The alibi defense doesn’t says that a crime didn’t occur. It says that if a crime occurred, someone else was the perpetrator The defense says that the defendant was not the perpetrator and was not at the scene but elsewhere.
The state has to prove the defendant committed the crime and was at the crime scene. So, the defendant need not raise the alibi. But, if alibi is asserted notice must be given to the state pursuant to Supreme Court Rule 413. Under S.Ct. Rules 413(d)(iii) and 415, the state must be given notice of the alibi defense. Moreover, there is a continuing obligation to provide information. If you don’t, you run the risk of having a witnesses’ testimony barred.

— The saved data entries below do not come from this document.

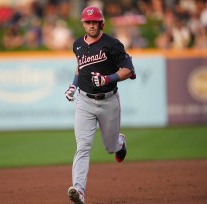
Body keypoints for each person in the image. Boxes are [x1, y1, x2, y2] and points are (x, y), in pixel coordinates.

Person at [65, 6, 136, 204]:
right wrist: (72, 85)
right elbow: (81, 68)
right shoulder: (78, 44)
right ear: (83, 23)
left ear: (101, 23)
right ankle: (78, 191)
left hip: (109, 101)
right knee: (83, 146)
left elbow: (128, 70)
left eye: (94, 21)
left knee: (110, 147)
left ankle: (120, 143)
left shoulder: (112, 44)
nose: (91, 25)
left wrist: (108, 79)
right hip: (84, 101)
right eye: (88, 22)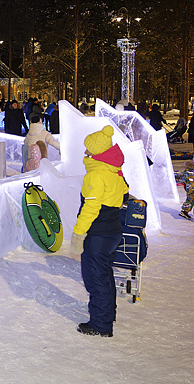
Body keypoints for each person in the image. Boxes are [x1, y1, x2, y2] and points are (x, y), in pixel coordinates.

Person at [70, 126, 129, 338]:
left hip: (97, 236)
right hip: (113, 232)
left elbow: (90, 209)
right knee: (104, 276)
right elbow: (124, 197)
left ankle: (100, 325)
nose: (85, 153)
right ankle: (107, 315)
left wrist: (78, 235)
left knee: (95, 279)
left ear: (96, 153)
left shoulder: (96, 175)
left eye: (88, 150)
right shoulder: (115, 172)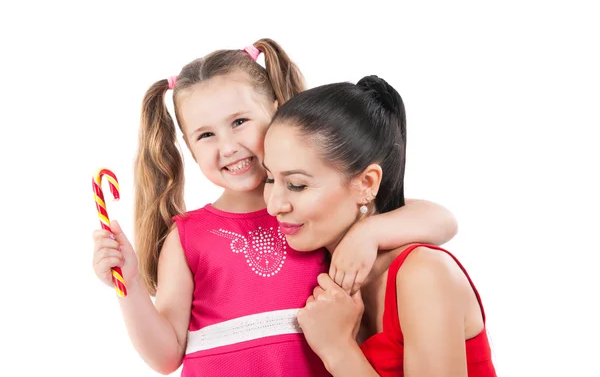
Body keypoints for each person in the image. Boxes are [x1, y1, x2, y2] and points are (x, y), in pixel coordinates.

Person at [92, 39, 459, 376]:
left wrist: (369, 231)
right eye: (205, 135)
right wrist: (133, 285)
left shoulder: (314, 215)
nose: (229, 146)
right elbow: (166, 355)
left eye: (239, 122)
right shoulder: (189, 236)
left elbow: (441, 220)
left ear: (276, 111)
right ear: (188, 146)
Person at [263, 75, 497, 376]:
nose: (273, 205)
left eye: (296, 185)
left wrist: (338, 350)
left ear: (366, 182)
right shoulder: (316, 267)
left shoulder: (423, 274)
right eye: (270, 178)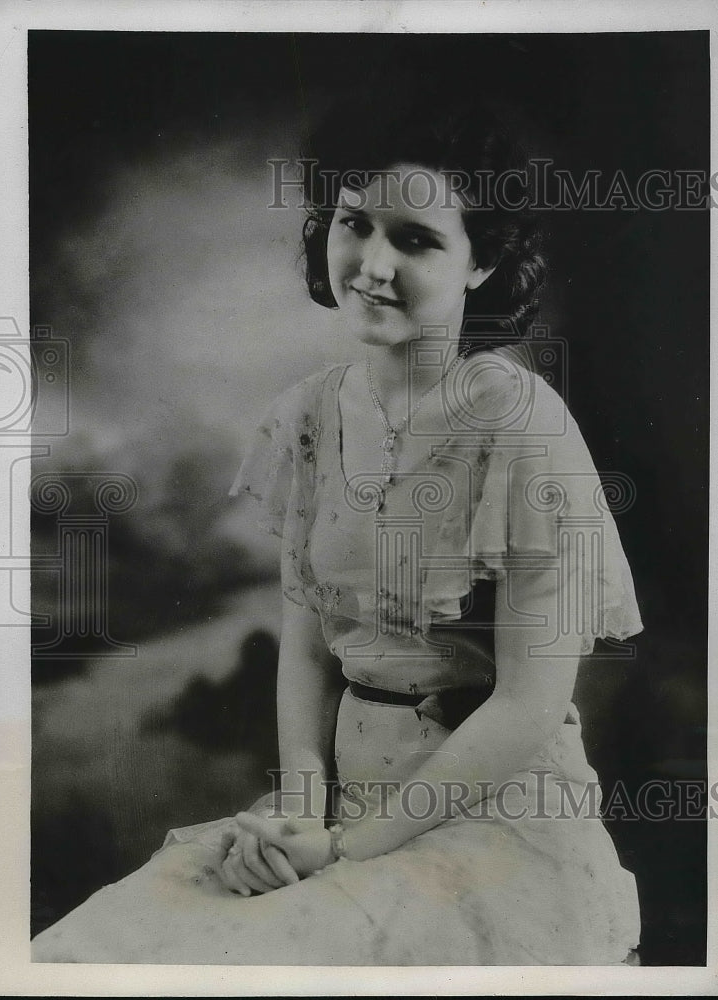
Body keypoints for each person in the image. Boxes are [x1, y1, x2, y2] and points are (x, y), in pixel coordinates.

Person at [32, 78, 644, 966]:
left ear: (481, 263)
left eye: (417, 240)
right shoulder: (309, 417)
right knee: (91, 951)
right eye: (354, 221)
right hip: (341, 815)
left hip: (498, 829)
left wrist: (347, 851)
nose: (371, 263)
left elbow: (527, 703)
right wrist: (297, 807)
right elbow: (311, 640)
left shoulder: (523, 426)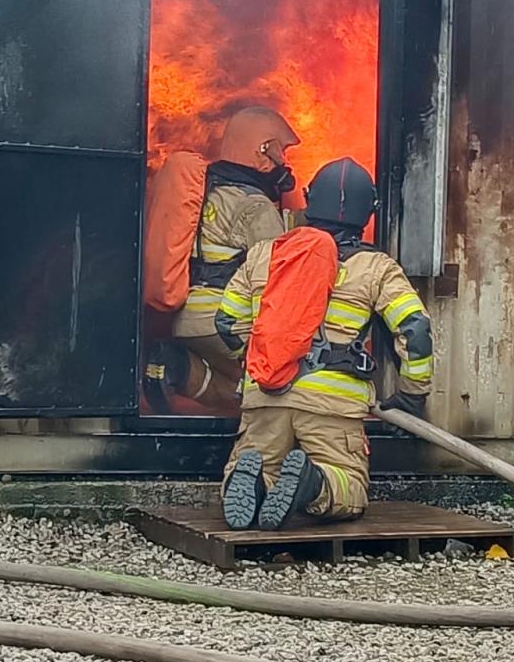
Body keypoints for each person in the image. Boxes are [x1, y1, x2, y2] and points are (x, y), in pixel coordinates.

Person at [213, 158, 434, 530]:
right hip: (332, 405)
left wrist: (259, 364)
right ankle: (312, 483)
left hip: (265, 396)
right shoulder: (376, 268)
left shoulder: (264, 255)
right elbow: (414, 330)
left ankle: (250, 479)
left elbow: (227, 322)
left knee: (256, 464)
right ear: (369, 211)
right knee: (348, 491)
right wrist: (411, 395)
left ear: (310, 201)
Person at [145, 106, 299, 412]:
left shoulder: (204, 191)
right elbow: (276, 278)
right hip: (226, 323)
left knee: (230, 382)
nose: (286, 163)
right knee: (278, 385)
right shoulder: (255, 206)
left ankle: (176, 365)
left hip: (185, 319)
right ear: (263, 150)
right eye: (282, 152)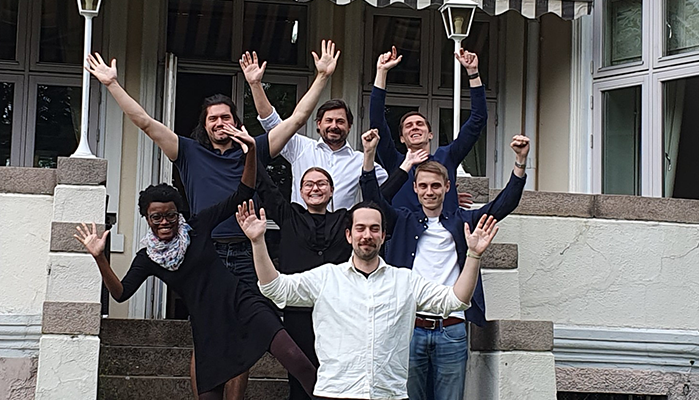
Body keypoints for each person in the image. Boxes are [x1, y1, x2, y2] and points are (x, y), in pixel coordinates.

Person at [85, 42, 338, 398]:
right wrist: (112, 84)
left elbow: (296, 120)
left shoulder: (255, 148)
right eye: (213, 118)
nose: (220, 123)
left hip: (251, 254)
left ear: (236, 122)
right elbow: (143, 121)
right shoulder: (188, 152)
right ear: (204, 125)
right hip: (206, 253)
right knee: (207, 334)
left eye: (226, 117)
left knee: (250, 330)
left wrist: (322, 77)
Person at [73, 128, 315, 400]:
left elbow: (242, 192)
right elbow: (120, 293)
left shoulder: (198, 226)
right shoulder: (148, 258)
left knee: (297, 359)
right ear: (146, 218)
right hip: (207, 324)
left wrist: (252, 153)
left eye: (170, 215)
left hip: (243, 303)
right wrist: (99, 257)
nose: (165, 222)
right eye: (156, 217)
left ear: (179, 214)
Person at [236, 197, 500, 400]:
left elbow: (457, 300)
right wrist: (258, 242)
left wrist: (474, 255)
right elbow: (275, 288)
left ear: (384, 236)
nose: (367, 235)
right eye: (360, 228)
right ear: (349, 235)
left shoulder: (405, 281)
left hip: (388, 394)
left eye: (375, 229)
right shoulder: (326, 277)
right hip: (336, 393)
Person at [359, 129, 530, 400]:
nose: (429, 192)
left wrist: (520, 164)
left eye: (436, 186)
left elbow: (503, 205)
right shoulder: (402, 220)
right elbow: (372, 202)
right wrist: (369, 156)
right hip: (409, 327)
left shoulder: (463, 221)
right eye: (423, 186)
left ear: (447, 187)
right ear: (414, 188)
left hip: (452, 329)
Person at [254, 136, 427, 400]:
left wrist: (404, 166)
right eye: (309, 184)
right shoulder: (289, 215)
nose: (315, 188)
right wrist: (251, 150)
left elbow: (378, 200)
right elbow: (264, 185)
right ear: (300, 191)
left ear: (332, 190)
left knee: (339, 379)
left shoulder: (345, 220)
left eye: (322, 183)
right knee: (299, 378)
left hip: (340, 313)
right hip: (298, 310)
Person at [242, 51, 388, 211]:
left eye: (340, 121)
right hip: (302, 229)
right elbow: (272, 123)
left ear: (349, 126)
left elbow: (384, 189)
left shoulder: (360, 160)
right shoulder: (301, 147)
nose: (334, 126)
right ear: (318, 124)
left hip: (340, 232)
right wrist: (255, 85)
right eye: (329, 121)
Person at [370, 46, 488, 212]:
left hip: (443, 235)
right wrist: (381, 72)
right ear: (402, 138)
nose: (414, 128)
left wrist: (473, 73)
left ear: (430, 134)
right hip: (404, 235)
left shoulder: (447, 157)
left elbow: (478, 119)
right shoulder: (395, 162)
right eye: (408, 126)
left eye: (420, 124)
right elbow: (377, 122)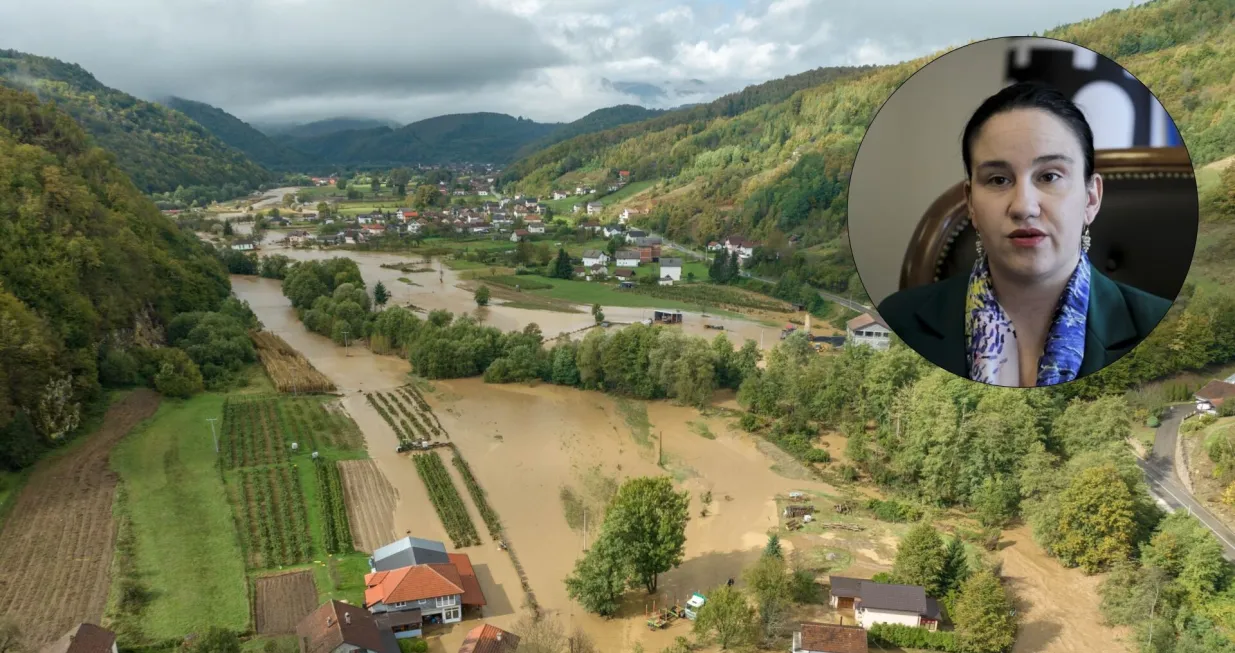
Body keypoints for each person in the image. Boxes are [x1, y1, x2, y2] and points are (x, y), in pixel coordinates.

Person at [877, 81, 1172, 387]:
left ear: (1091, 198)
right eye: (998, 179)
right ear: (971, 204)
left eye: (1049, 176)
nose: (1023, 207)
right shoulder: (898, 321)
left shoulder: (1162, 325)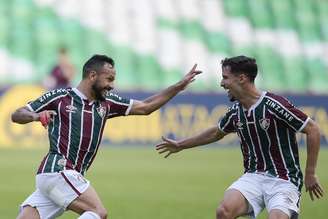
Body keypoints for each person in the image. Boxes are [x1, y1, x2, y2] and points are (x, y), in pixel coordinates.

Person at [12, 54, 201, 219]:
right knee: (98, 212)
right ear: (92, 75)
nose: (112, 85)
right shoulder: (60, 96)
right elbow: (18, 114)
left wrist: (179, 86)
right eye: (109, 79)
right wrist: (36, 116)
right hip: (59, 170)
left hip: (58, 177)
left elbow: (146, 107)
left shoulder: (107, 103)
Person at [156, 56, 324, 219]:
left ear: (242, 78)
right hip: (253, 176)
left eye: (225, 78)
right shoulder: (235, 111)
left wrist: (310, 174)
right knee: (224, 211)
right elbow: (216, 132)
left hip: (284, 179)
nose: (222, 83)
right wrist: (180, 145)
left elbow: (313, 129)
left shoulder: (274, 105)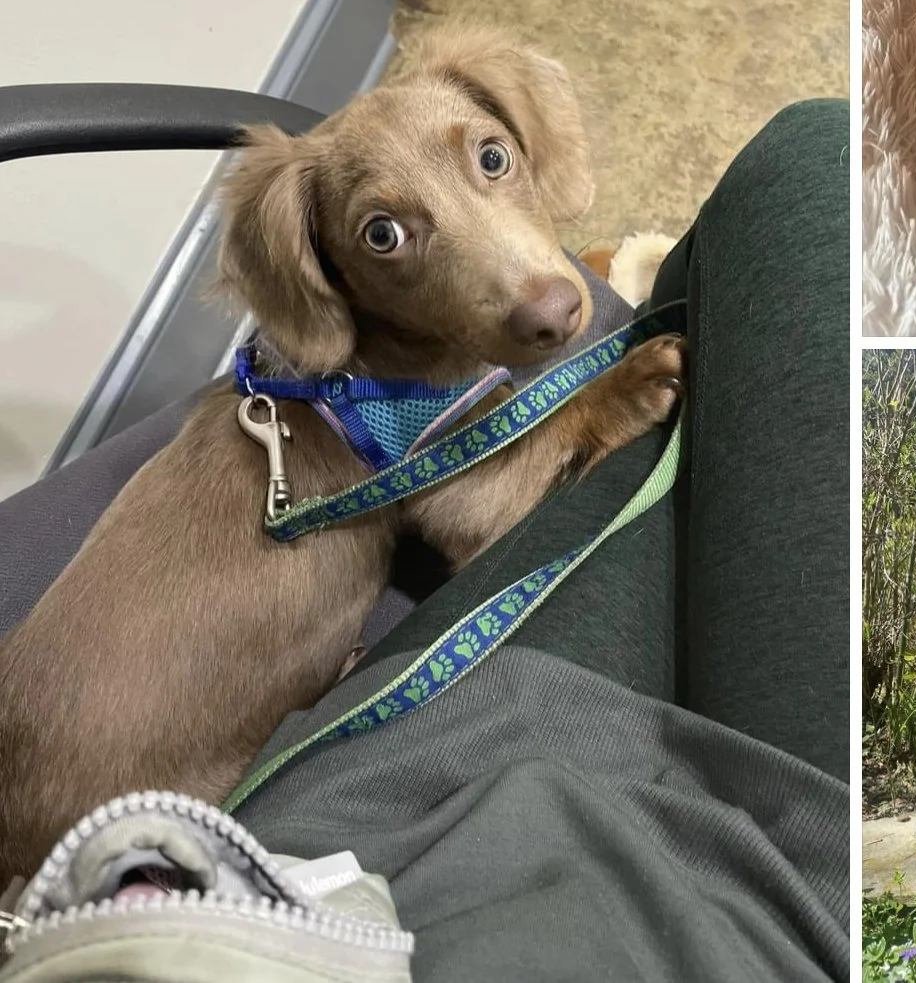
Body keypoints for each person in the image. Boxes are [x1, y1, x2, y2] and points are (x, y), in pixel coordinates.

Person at [0, 100, 851, 981]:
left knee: (806, 154)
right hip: (140, 830)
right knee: (808, 159)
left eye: (492, 158)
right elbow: (489, 520)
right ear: (318, 270)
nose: (546, 297)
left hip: (54, 766)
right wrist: (592, 414)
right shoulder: (381, 401)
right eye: (382, 234)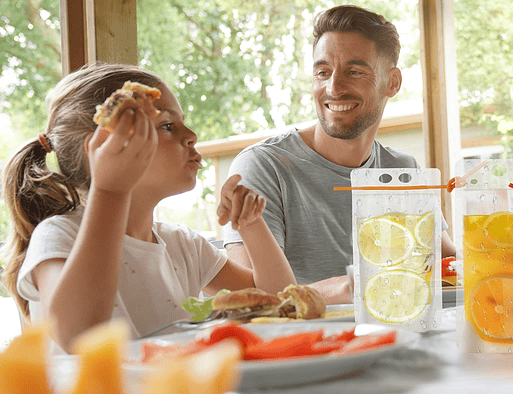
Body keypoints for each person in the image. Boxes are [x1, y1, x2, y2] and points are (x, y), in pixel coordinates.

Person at [1, 62, 296, 352]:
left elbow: (280, 302)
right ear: (104, 145)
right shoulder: (58, 235)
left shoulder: (183, 245)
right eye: (167, 125)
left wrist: (251, 223)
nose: (192, 134)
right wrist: (110, 190)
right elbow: (81, 337)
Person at [224, 4, 456, 303]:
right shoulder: (264, 165)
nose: (333, 87)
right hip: (304, 341)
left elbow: (448, 263)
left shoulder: (401, 168)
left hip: (395, 333)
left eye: (354, 71)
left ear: (392, 82)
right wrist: (353, 285)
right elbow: (251, 294)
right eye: (323, 72)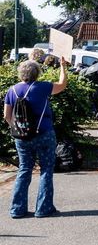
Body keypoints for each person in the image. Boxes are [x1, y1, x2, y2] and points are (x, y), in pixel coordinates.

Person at [3, 57, 67, 218]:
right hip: (44, 133)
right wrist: (63, 67)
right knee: (46, 169)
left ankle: (17, 209)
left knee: (24, 169)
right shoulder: (42, 87)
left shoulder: (12, 90)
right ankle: (43, 208)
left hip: (22, 137)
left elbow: (6, 115)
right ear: (37, 73)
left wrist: (18, 129)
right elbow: (62, 85)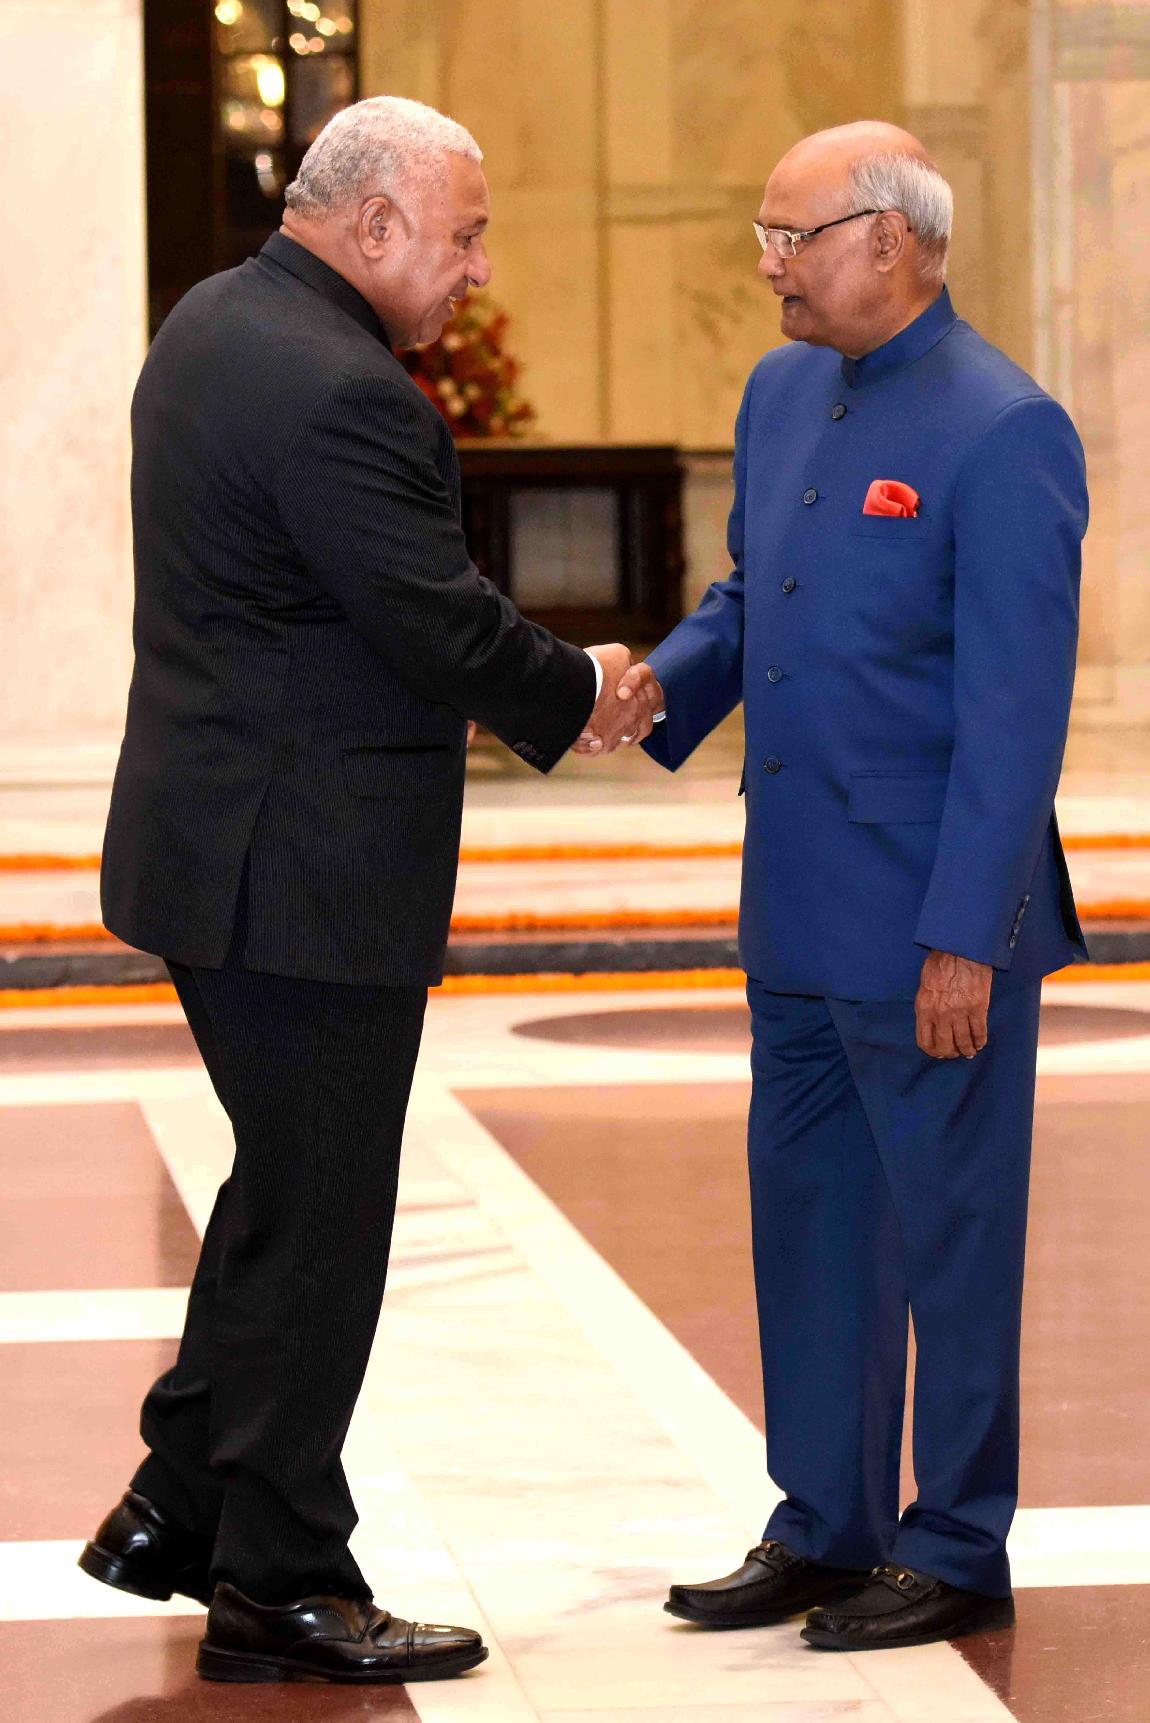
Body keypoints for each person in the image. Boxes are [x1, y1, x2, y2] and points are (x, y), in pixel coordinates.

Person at [81, 95, 662, 1686]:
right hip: (305, 871)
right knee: (321, 1227)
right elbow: (431, 618)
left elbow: (320, 605)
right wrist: (583, 689)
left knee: (283, 1193)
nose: (479, 268)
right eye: (464, 235)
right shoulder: (344, 387)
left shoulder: (213, 320)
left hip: (220, 845)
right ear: (376, 221)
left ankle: (176, 1501)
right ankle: (280, 1585)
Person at [628, 121, 1088, 1650]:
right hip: (796, 901)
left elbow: (1013, 715)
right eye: (764, 234)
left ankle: (952, 1539)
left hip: (928, 918)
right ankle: (823, 1522)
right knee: (810, 1223)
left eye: (792, 235)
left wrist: (968, 935)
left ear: (889, 239)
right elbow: (751, 594)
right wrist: (659, 687)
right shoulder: (778, 394)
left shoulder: (1004, 428)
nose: (767, 264)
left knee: (951, 1236)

When an alibi defense is raised, evidence of the defendant’s whereabouts, other than at the scene of the crime at the time of the offense, is admissible. But, evidence that tends to establish the guilt of another person is also admissible.
The defense can expect their witnesses to be attacked and their credibility to be questioned. Corroboration is important and circumstantial evidence independent of the witnesses is helpful.
Documents or items of physical evidence that tend to support the witnesses can be invaluable. Consistency among witnesses is extremely important and any gaps need to be explained properly.
Most assuredly, the relationship of witnesses to the defendant and inconsistencies in time, place, and details will be questioned. If the defendant was at a football or hockey game, the witnesses should know who was playing and what the score was. Preparation is always vital, but a good attorney should properly prep for cross-examination.